# [Stuk tekst]
Fietsen: Armoede of rijkdom

Vervoersarmoede moet hoger op de agenda

Er waart een spook door mobiliteitsland: vervoersarmoede – oftewel de oneerlijke verdeling van mobiliteit en bereikbaarheid. Zelfs hier in Nederland waar ‘iedereen’ fietst, blijkt de autoafhankelijkheid toch nog heel groot te zijn. Wat als je geen auto hebt, niet goed kunt fietsen en het OV-systeem te duur of te onbegrijpelijk is? Dan kom je de deur niet uit – en tel je bovendien niet mee in de verkeersstatistieken. Het is hoog tijd voor meer onderzoek en meer politieke aandacht voor dit ‘ongeziene’ probleem, zo bleek tijdens de bijeenkomst van de Fietscommunity 2.0. op 27 september 2018. (De gehouden presentaties kunt u onderaan in dit verslag als PDF’s downloaden.)

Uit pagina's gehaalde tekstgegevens

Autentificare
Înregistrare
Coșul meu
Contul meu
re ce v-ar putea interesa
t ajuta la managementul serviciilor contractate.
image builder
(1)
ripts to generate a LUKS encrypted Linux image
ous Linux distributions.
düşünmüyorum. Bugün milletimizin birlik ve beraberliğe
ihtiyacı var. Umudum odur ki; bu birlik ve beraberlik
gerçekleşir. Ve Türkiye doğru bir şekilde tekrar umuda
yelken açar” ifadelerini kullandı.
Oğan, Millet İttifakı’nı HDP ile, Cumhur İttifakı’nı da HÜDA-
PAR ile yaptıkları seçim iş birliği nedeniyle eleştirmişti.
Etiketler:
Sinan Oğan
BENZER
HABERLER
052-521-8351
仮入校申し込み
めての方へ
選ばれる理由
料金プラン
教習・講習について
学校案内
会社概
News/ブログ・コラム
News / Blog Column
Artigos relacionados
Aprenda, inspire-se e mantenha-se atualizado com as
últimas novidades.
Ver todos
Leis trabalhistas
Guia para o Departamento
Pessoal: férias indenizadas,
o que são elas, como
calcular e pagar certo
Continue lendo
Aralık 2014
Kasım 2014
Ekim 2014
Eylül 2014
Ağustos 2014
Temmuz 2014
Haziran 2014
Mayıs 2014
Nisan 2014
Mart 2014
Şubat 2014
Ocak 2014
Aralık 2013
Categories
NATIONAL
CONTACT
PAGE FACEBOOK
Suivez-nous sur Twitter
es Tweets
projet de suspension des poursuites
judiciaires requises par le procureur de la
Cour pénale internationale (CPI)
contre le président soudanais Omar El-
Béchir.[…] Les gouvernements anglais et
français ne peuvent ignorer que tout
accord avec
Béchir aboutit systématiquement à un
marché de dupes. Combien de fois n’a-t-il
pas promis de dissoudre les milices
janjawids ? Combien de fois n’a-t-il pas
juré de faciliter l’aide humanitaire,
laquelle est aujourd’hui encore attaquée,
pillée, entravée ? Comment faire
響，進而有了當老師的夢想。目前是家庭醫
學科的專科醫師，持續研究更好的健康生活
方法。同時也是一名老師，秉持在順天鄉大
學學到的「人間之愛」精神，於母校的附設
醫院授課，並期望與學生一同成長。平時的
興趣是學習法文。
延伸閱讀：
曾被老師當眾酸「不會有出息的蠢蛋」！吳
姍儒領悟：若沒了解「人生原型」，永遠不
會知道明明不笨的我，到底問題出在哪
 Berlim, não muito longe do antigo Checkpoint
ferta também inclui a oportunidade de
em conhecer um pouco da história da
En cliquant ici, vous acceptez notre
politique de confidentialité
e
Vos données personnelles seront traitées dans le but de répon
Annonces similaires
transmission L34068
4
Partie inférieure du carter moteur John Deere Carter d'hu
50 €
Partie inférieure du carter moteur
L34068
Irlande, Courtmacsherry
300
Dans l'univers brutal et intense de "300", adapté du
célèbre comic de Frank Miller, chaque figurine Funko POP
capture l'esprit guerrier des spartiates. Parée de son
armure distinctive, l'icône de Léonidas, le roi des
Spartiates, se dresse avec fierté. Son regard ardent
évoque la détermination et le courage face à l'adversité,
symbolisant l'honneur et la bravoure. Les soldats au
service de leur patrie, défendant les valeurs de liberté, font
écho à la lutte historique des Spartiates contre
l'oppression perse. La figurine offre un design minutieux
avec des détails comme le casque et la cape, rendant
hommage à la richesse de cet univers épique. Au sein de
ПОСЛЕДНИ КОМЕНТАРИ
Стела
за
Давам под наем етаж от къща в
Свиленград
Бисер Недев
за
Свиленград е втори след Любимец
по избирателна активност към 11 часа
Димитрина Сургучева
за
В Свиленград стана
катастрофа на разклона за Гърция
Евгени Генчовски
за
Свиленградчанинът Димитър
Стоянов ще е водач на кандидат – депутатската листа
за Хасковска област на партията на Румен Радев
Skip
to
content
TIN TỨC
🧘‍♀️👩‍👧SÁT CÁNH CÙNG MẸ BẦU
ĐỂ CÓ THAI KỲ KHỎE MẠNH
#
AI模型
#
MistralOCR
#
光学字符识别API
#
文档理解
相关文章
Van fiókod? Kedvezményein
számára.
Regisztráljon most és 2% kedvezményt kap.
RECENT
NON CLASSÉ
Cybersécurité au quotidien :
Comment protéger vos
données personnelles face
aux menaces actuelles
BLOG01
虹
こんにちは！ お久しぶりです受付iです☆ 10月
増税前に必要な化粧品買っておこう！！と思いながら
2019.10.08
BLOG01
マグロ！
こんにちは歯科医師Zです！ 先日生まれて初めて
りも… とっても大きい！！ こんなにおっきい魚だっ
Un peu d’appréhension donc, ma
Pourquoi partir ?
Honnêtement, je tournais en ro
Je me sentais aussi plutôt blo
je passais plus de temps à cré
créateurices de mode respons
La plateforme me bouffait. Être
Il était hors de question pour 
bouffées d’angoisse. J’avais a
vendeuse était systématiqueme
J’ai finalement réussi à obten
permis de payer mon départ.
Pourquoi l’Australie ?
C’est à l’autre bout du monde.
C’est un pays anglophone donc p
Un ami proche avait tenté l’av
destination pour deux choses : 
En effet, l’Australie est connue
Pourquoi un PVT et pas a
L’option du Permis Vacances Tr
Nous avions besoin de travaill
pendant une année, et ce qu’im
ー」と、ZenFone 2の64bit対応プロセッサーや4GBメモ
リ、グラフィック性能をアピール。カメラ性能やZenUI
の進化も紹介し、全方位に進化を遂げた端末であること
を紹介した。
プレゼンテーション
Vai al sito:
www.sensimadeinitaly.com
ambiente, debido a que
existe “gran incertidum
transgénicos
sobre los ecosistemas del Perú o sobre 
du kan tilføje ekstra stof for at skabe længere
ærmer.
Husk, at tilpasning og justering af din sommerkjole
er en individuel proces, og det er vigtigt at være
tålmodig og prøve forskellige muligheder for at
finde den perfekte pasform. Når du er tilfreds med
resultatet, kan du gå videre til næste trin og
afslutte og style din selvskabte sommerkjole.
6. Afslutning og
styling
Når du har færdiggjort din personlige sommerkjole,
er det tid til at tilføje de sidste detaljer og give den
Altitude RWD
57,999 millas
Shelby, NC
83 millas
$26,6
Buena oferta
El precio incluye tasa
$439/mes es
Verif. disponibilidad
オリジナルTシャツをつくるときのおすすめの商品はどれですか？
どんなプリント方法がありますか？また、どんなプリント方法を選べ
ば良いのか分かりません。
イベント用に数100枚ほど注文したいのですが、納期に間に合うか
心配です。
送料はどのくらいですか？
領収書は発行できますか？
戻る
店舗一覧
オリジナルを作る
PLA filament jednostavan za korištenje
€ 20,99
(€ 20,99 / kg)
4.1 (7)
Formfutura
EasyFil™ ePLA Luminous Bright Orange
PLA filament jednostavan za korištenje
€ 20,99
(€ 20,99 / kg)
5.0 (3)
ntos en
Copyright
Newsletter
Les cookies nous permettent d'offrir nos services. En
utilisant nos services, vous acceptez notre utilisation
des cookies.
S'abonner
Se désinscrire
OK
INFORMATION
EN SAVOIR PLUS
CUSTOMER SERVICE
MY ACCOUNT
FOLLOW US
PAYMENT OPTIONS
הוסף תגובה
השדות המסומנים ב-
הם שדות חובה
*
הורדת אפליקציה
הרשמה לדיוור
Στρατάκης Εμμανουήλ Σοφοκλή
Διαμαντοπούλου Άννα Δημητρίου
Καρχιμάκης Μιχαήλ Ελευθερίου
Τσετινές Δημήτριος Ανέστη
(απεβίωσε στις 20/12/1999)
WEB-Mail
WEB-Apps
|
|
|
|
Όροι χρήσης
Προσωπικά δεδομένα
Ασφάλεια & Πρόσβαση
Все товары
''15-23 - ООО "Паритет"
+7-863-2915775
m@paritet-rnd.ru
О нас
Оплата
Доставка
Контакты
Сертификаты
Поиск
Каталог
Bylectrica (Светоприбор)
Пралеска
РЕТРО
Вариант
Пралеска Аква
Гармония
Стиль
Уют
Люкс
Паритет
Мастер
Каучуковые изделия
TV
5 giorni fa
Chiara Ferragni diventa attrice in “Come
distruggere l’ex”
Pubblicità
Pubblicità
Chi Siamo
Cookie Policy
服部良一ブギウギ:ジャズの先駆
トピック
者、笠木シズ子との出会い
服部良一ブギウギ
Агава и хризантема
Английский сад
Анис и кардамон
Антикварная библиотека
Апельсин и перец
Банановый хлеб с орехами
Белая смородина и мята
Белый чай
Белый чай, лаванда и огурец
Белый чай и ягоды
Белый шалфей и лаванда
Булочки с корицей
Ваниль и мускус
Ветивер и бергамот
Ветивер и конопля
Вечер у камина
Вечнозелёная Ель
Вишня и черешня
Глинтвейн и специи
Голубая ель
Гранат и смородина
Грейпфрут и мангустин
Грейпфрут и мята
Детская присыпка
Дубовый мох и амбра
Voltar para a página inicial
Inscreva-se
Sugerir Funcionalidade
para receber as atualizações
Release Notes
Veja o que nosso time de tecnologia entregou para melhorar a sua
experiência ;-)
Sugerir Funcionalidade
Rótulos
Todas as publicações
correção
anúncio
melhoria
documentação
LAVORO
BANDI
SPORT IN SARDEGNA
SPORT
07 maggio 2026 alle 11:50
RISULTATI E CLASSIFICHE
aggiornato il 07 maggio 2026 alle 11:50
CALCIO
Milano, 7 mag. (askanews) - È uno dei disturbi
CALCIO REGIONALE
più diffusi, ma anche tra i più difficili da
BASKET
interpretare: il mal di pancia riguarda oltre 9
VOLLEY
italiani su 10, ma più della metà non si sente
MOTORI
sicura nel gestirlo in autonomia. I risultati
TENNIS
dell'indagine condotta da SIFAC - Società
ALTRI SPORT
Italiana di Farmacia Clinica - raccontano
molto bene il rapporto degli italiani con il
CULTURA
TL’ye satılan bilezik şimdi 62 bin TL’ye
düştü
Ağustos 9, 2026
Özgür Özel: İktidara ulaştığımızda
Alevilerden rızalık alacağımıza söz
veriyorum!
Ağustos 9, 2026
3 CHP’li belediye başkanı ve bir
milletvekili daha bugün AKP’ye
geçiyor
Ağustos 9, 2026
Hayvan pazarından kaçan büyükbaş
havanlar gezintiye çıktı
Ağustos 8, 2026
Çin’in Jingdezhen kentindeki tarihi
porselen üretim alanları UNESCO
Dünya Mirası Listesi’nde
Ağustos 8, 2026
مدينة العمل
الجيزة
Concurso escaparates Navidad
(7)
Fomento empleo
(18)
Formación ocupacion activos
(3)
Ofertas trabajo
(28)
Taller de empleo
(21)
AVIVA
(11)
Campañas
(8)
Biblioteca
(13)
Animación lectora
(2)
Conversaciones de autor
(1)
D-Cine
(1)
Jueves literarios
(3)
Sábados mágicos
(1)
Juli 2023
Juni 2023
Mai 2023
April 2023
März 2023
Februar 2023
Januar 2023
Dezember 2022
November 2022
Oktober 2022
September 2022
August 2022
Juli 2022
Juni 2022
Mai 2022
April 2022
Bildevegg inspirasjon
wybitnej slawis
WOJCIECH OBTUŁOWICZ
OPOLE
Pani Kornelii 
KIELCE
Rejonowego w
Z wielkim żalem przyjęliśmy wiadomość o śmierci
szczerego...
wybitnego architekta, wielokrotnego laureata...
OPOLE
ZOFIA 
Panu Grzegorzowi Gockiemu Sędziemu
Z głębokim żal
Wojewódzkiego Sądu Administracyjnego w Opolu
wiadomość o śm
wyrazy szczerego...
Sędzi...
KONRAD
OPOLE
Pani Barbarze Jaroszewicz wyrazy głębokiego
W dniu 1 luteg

# [Probeer het zelf]
Kloppen deze drie beweringen met de tekst over vervoersarmoede? Antwoord bij elke bewering met ja of nee en citeer letterlijk de woorden uit de tekst die de doorslag geven. (a) Volgens de tekst is de autoafhankelijkheid in Nederland klein. (b) De bijeenkomst van de Fietscommunity 2.0 was op 27 september 2018. (c) Wie de deur niet uitkomt, telt volgens de tekst wel mee in de verkeersstatistieken.

# [Opgeloste opgave]
(a) Nee: "blijkt de autoafhankelijkheid toch nog heel groot te zijn"
(b) Ja: "tijdens de bijeenkomst van de Fietscommunity 2.0. op 27 september 2018"
(c) Nee: "tel je bovendien niet mee in de verkeersstatistieken"